Extracted records:
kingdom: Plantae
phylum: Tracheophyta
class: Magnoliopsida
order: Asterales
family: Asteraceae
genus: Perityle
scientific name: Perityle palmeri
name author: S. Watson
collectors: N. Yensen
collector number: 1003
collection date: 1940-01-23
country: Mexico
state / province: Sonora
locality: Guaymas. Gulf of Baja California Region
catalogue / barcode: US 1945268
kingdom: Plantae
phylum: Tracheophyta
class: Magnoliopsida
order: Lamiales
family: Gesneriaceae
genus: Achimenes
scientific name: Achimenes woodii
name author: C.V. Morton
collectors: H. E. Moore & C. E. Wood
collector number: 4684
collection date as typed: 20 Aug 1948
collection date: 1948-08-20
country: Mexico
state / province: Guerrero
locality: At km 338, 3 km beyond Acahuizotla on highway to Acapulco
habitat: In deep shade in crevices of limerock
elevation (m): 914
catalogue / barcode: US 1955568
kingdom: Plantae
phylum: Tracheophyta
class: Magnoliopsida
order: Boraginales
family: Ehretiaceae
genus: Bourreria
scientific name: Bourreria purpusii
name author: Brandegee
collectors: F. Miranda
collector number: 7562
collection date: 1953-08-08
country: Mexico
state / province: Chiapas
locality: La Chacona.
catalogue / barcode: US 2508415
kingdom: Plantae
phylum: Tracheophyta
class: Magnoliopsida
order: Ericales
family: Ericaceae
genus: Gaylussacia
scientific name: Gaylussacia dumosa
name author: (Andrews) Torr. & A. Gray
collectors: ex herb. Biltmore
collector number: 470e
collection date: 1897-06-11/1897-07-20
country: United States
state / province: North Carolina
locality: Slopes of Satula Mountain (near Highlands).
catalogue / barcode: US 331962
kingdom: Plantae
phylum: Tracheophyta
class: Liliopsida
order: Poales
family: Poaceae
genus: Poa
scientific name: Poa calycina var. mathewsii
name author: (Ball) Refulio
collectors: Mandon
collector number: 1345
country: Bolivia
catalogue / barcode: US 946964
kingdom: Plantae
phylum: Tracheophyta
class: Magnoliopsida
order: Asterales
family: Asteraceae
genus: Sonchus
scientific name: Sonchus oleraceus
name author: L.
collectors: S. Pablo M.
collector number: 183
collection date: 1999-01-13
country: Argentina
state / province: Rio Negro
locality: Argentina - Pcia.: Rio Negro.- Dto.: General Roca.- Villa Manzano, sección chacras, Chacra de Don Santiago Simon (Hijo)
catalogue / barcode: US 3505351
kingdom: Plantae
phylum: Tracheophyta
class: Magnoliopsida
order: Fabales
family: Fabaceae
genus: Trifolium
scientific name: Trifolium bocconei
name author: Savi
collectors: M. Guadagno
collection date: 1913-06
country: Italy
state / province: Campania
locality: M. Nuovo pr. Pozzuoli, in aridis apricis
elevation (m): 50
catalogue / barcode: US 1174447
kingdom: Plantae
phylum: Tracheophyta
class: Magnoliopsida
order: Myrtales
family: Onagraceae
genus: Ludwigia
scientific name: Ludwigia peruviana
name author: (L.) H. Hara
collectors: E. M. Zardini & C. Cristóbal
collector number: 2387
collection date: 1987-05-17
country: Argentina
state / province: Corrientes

Aim: Rewrite the lines starting at the line containing "name author: (Andrews) Torr. & A. Gray" and ending at the last line of the extracted records, swapping "collectors" for "collected by" and leaving everything else unchanged.

Correct output:
name author: (Andrews) Torr. & A. Gray
collected by: ex herb. Biltmore
collector number: 470e
collection date: 1897-06-11/1897-07-20
country: United States
state / province: North Carolina
locality: Slopes of Satula Mountain (near Highlands).
catalogue / barcode: US 331962
kingdom: Plantae
phylum: Tracheophyta
class: Liliopsida
order: Poales
family: Poaceae
genus: Poa
scientific name: Poa calycina var. mathewsii
name author: (Ball) Refulio
collected by: Mandon
collector number: 1345
country: Bolivia
catalogue / barcode: US 946964
kingdom: Plantae
phylum: Tracheophyta
class: Magnoliopsida
order: Asterales
family: Asteraceae
genus: Sonchus
scientific name: Sonchus oleraceus
name author: L.
collected by: S. Pablo M.
collector number: 183
collection date: 1999-01-13
country: Argentina
state / province: Rio Negro
locality: Argentina - Pcia.: Rio Negro.- Dto.: General Roca.- Villa Manzano, sección chacras, Chacra de Don Santiago Simon (Hijo)
catalogue / barcode: US 3505351
kingdom: Plantae
phylum: Tracheophyta
class: Magnoliopsida
order: Fabales
family: Fabaceae
genus: Trifolium
scientific name: Trifolium bocconei
name author: Savi
collected by: M. Guadagno
collection date: 1913-06
country: Italy
state / province: Campania
locality: M. Nuovo pr. Pozzuoli, in aridis apricis
elevation (m): 50
catalogue / barcode: US 1174447
kingdom: Plantae
phylum: Tracheophyta
class: Magnoliopsida
order: Myrtales
family: Onagraceae
genus: Ludwigia
scientific name: Ludwigia peruviana
name author: (L.) H. Hara
collected by: E. M. Zardini & C. Cristóbal
collector number: 2387
collection date: 1987-05-17
country: Argentina
state / province: Corrientes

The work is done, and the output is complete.